Business IT - Technology

Recent Patch Tuesdays have been pretty understated affairs, but all that is due to change next week with the most security updates since October 2008.

Security patches should not be considered an optional extra, although they all too often are with predictable consequences. You only have to look at the current Conficker epidemic for evidence if you don't believe it.

Which is why the announcement by Microsoft that the Tuesday 14th event will include no less than eight security updates is not necessarily the bad news that it might at first seem to be.

Sure, nobody is happy that more security problems have surfaced in the Windows Operating System, with the Internet Explorer browser client or with Excel, Word, DirectX and Internet Security and Acceleration server.

Nobody is glad that amongst these eight updates there are no less than five which have been tagged as being critical in nature by Microsoft, another two important and only one just moderate.
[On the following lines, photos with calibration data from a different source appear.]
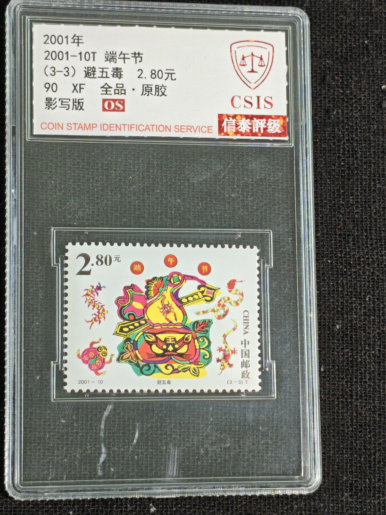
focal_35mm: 89
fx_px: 1323
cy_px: 258
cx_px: 193
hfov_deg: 16.6
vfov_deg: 22.0
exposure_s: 1/365
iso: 50
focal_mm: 4.94
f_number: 1.5
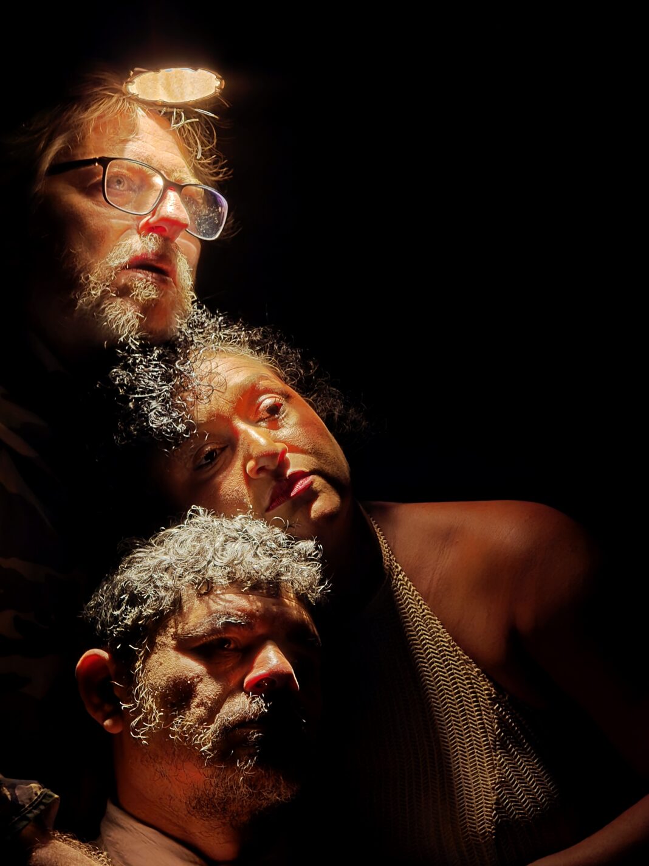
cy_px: 433
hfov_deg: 12.9
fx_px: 2875
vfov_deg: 17.1
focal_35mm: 115
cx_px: 324
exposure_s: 1/15
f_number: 3.4
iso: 1250
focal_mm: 18.6
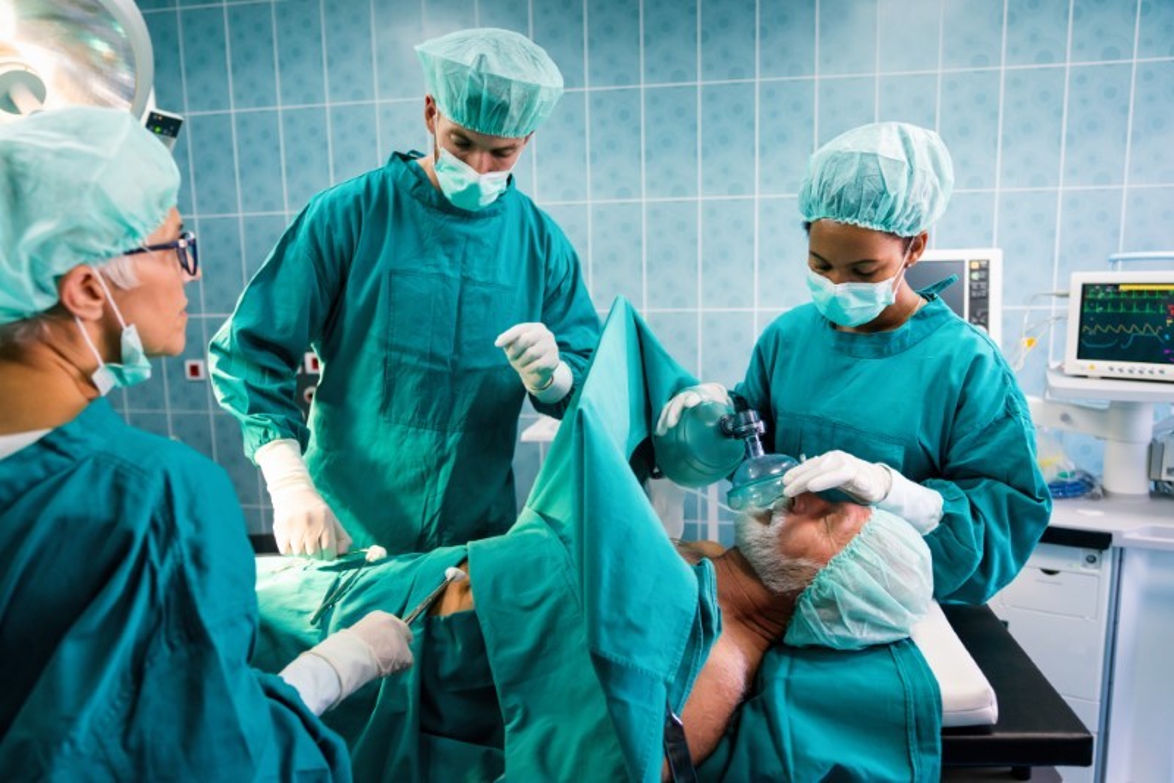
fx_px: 816
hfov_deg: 71.5
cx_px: 587
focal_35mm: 25
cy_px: 392
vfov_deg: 51.3
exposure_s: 1/500
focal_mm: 25
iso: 2000
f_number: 2.8
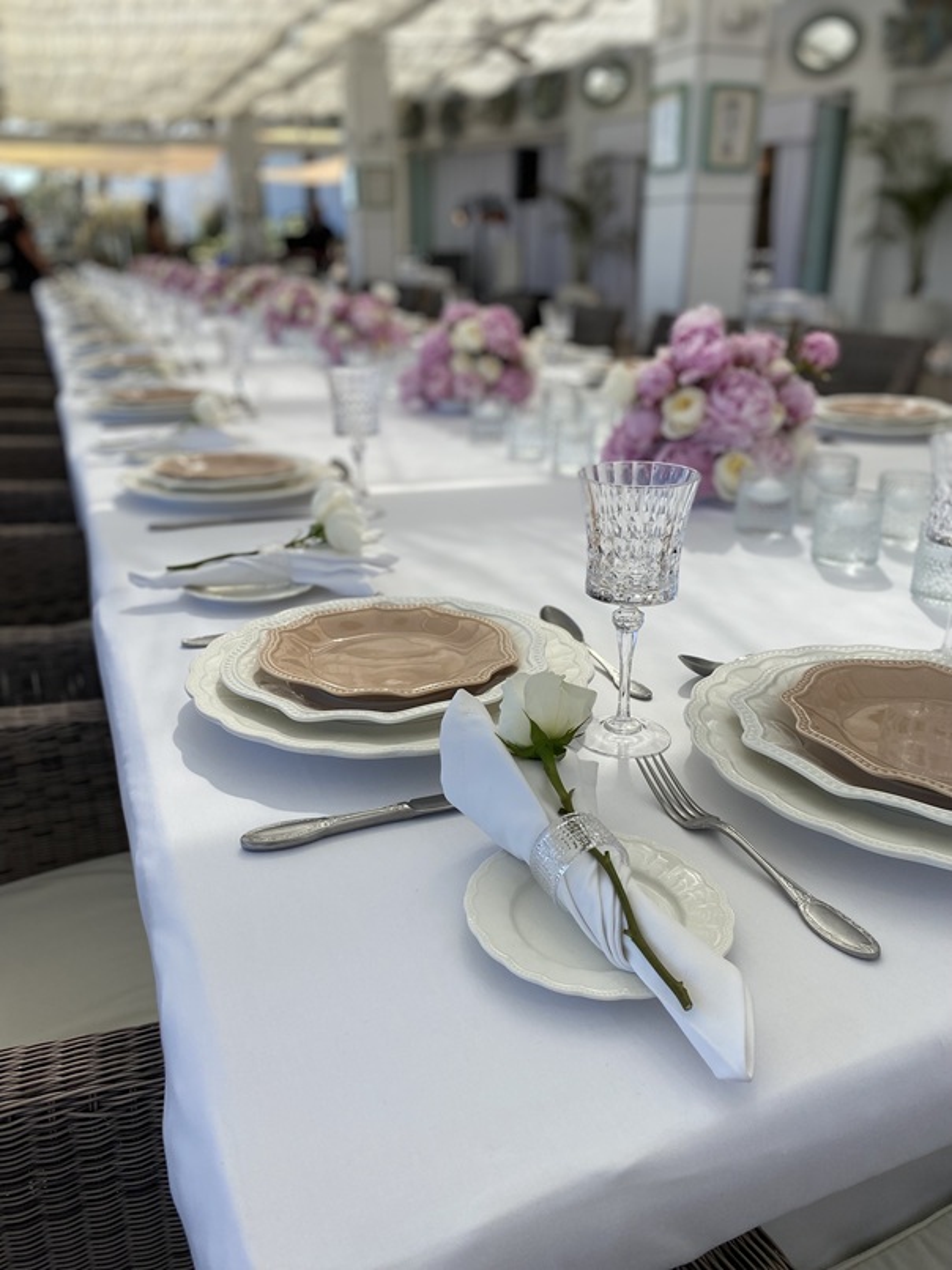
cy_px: 635
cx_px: 476
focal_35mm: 26
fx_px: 954
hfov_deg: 53.0
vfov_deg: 67.3
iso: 32
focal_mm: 4.25
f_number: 1.8
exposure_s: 1/1585
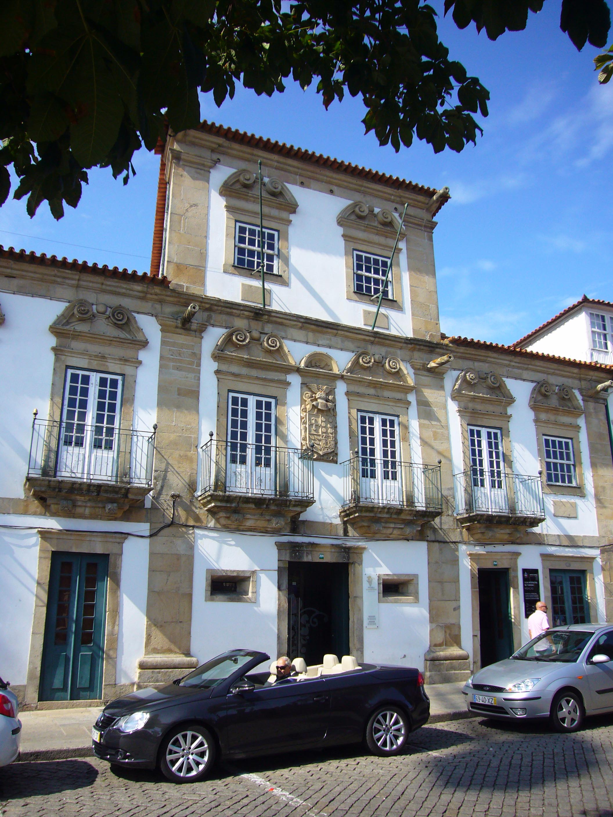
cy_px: 408
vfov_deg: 63.4
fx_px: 661
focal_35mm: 28
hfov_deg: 49.7
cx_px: 306
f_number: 5.6
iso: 80
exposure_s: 1/250
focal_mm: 4.6
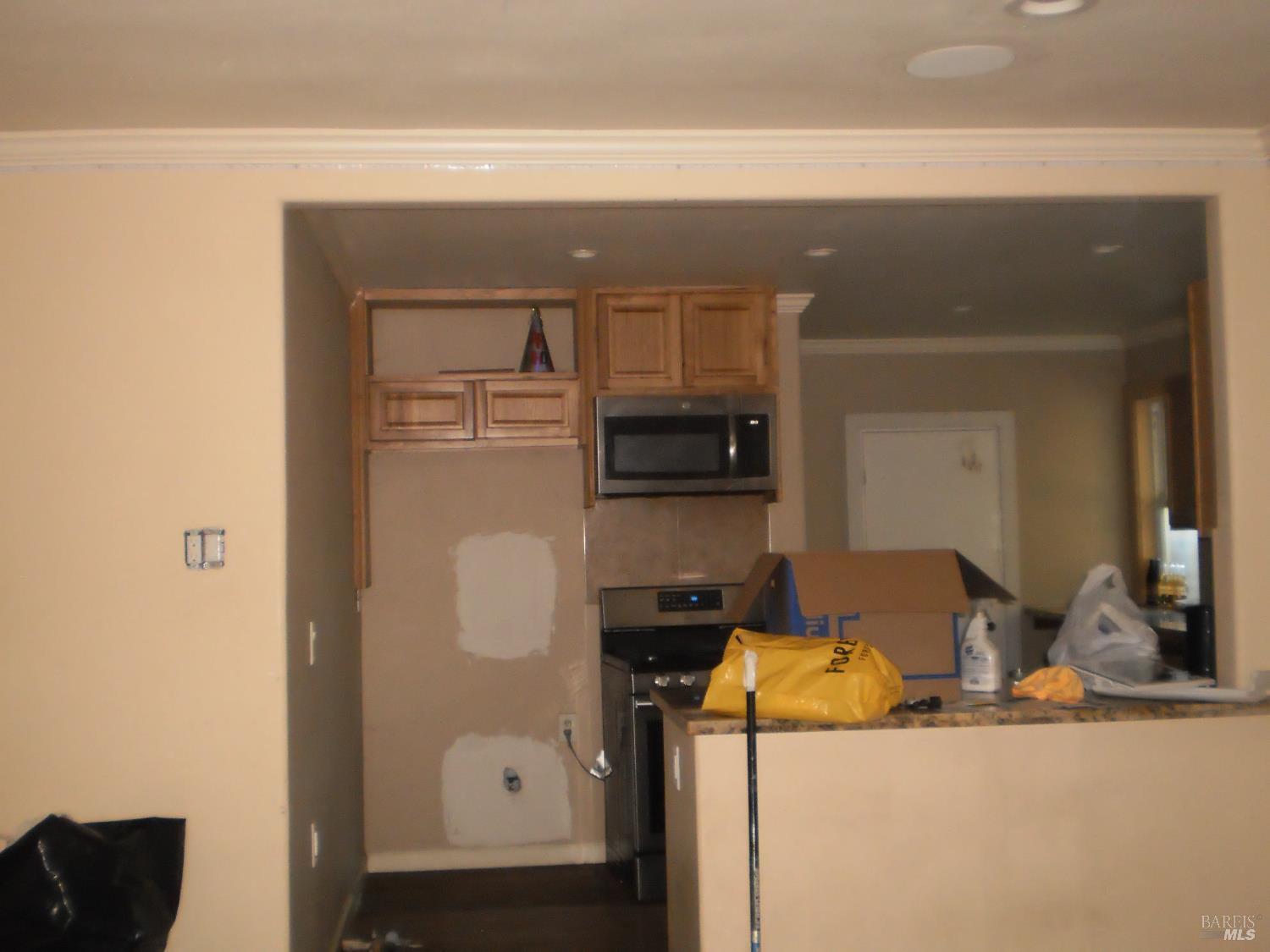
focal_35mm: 42
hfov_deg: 44.8
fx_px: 1541
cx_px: 635
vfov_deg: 34.3
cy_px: 476
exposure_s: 1/30
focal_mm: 7.4
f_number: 3.5
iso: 320
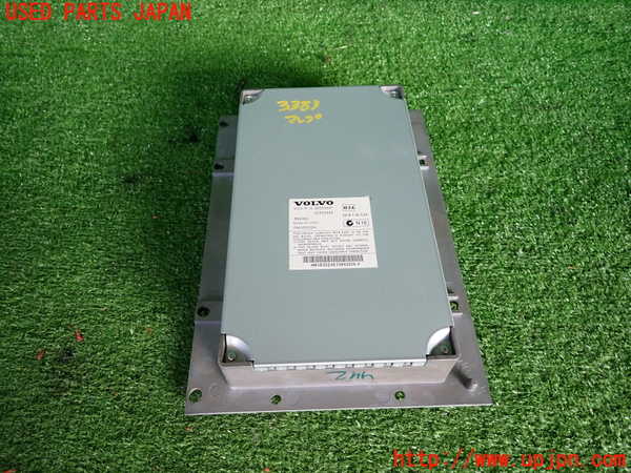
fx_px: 456
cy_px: 236
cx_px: 316
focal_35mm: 25
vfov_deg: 54.9
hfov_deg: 69.4
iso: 200
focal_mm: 4.5
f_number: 2
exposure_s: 1/125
But everyone should be pleased that fixes are coming out to address such critical problems as, at least as far as we can ascertain, the Excel spreadsheet vulnerability that we were reporting way back in February.

It's a shame that it has taken so long, especially seeing as Microsoft was admitting back then that this was a zero day exploit with active attacks out in the wild. Still, better late than never.

The same goes for the IE security update which has not only been marked as critical, but marked as such for Windows 2000, XP, Vista and Server 2008 users.

Maybe we should rename Patch Tuesday to Pain in the Ass Tuesday, at least for the 14th, with so many updates across Operating System variants and applications for IT admins to handle.